The benchmark federal funds rate, the overnight rate charged by banks and credit unions to lend to each other, is currently between 0.50 and 0.75 percent, and has moved little since the 2007-2009 financial crisis and recession. However, with an improving U.S. economy eliminating the continued need for ultra-low interest rates, some economists forecast the Fed will boost the fed funds rate multiple times by decade's end until the central bank reaches what it considers a normalized target rate of around 3 percent. In this climate, companies sitting on what is estimated at $1.8 trillion of global inventories could face a significant financial hit unless they can find ways to quickly and freely move goods to market, Stewart said.
In his presentation, Stewart of Stifel predicted an increase in re-shoring and near-shoring activities as businesses look to compress the time to market for their goods. This may result in large, global supply chains being replaced by networks supporting shorter, region-based trade flows, he said.

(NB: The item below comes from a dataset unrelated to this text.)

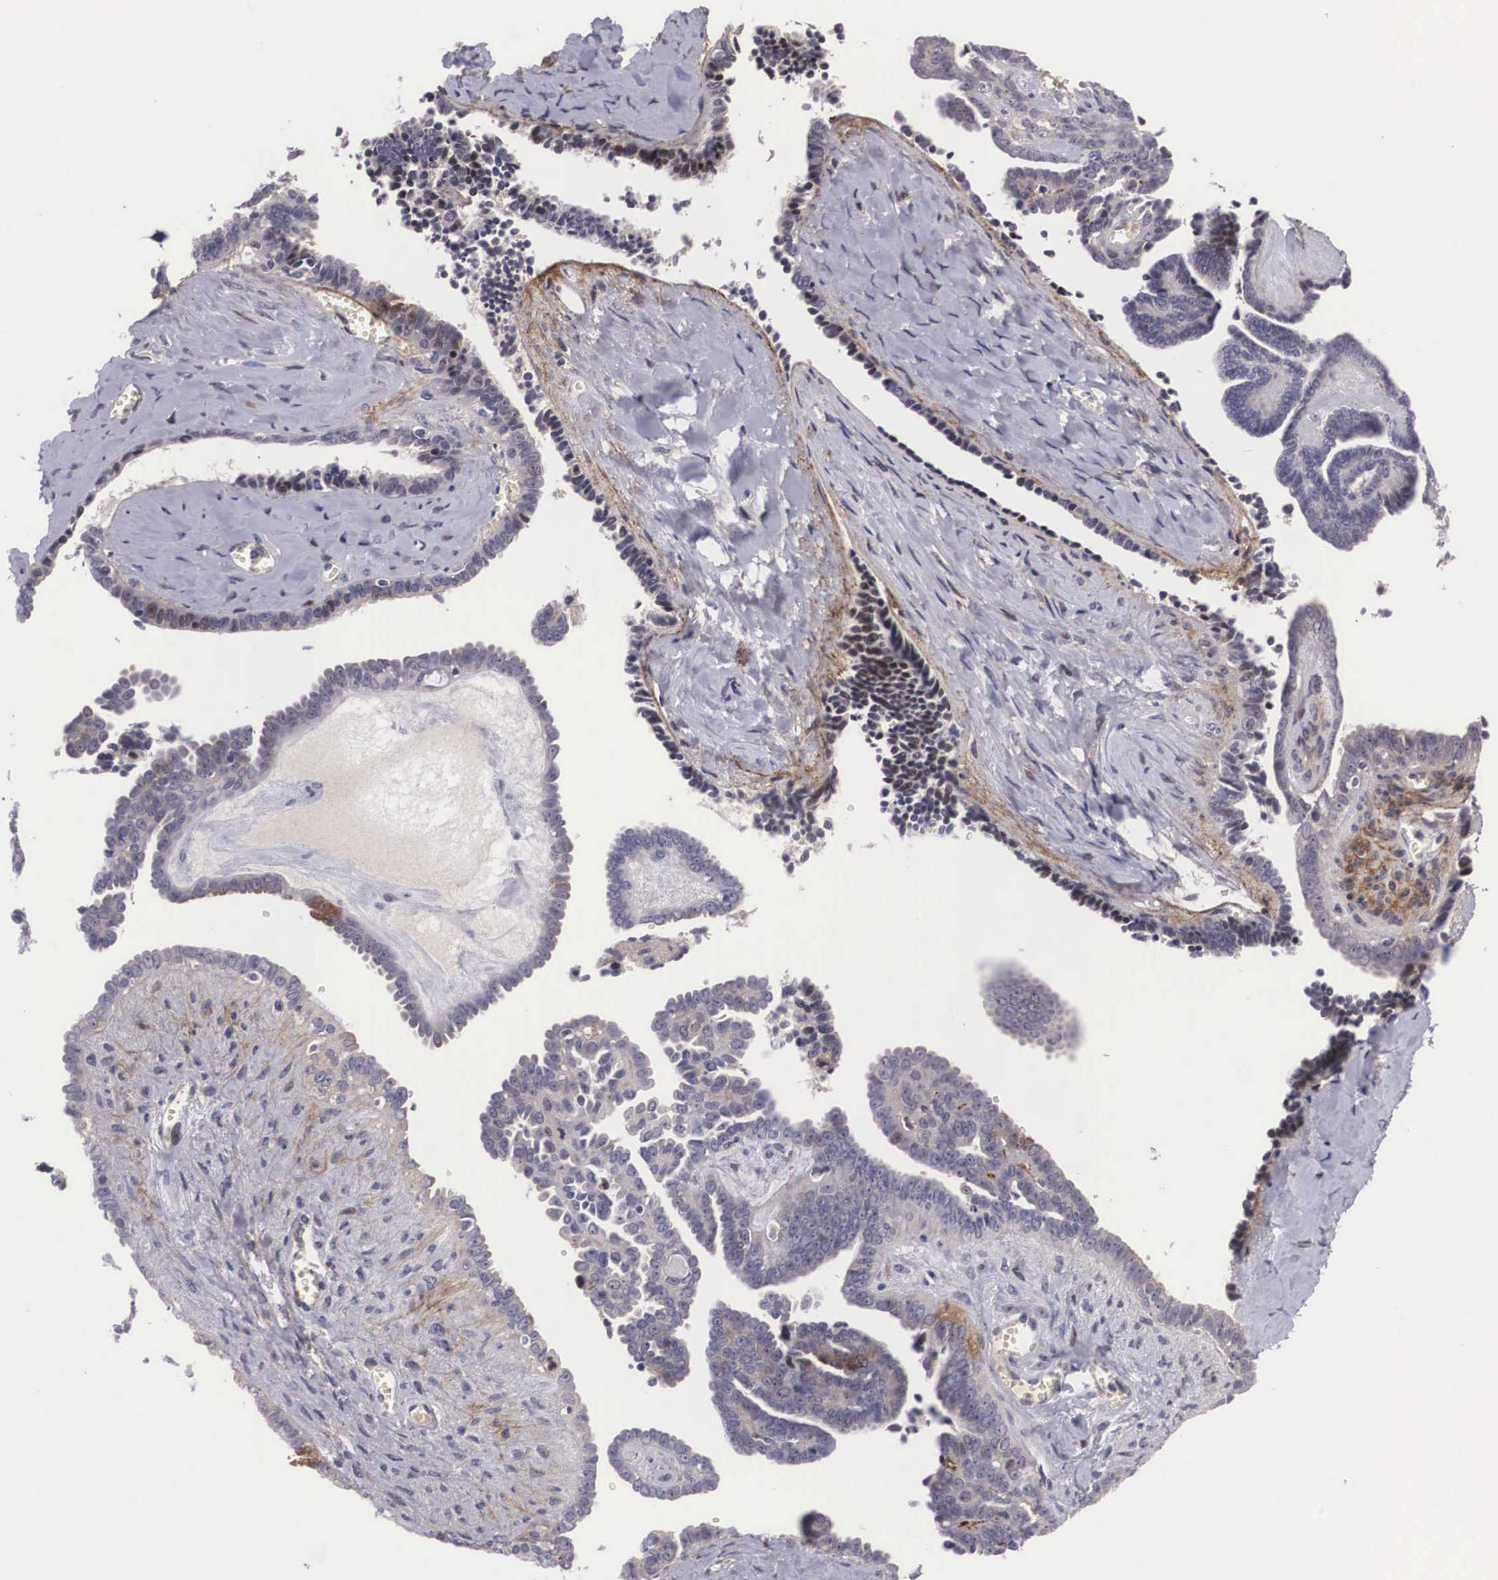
{"staining": {"intensity": "moderate", "quantity": ">75%", "location": "cytoplasmic/membranous,nuclear"}, "tissue": "ovarian cancer", "cell_type": "Tumor cells", "image_type": "cancer", "snomed": [{"axis": "morphology", "description": "Cystadenocarcinoma, serous, NOS"}, {"axis": "topography", "description": "Ovary"}], "caption": "Protein staining exhibits moderate cytoplasmic/membranous and nuclear expression in approximately >75% of tumor cells in serous cystadenocarcinoma (ovarian). Nuclei are stained in blue.", "gene": "EMID1", "patient": {"sex": "female", "age": 71}}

Businesses that have spent years, even decades, erecting and refining a global infrastructure may suffer, he said. "Companies with global networks are finding it difficult and costly to manage increasing customer demand for unique products with short cycle times and multiple reorder points," he said in his presentation.
Protectionist initiatives could also be overwhelmed by the rising tide of global e-commerce, Stewart said. Worldwide retail e-commerce sales will surpass $4 trillion by 2020, forecaster eMarketer said last August. Even then, e-commerce will represent just 14.6 percent of total worldwide retail sales, eMarketer said. The current level is between 10 and 12 percent today. Cross-border e-commerce today accounts for between 10 and 15 percent of the total volume, led by the Asia-Pacific region, Stewart said.
The expected tug-o-war between globalist and nationalist/protectionist ideologies began yesterday when President Donald J. Trump issued an executive order removing the U.S. from the Trans-Pacific Partnership (TPP), a 12-nation compact that supporters had said would jump-start U.S. export activity by removing thousands of tariffs and nontariff barriers imposed by foreign countries, but which critics said would lower U.S. barriers to foreign trade, thus killing U.S. jobs by making it cheaper to import goods than produce them at home. Trump also said he would seek to renegotiate the 23-year-old North American Free Trade Agreement (NAFTA), which he has also bitterly opposed as a job killer.
Frederick W. Smith, chairman and CEO of Memphis-based FedEx Corp., told Fox Business Network today that withdrawing the U.S. from the TPP was a big mistake, saying it will make it harder for American companies to sell to foreign consumers, and could cede trans-Pacific trade leadership to China. "The United States being cut off from trade would be like trying to breathe without oxygen," said Smith. "It's an essential part of our economy."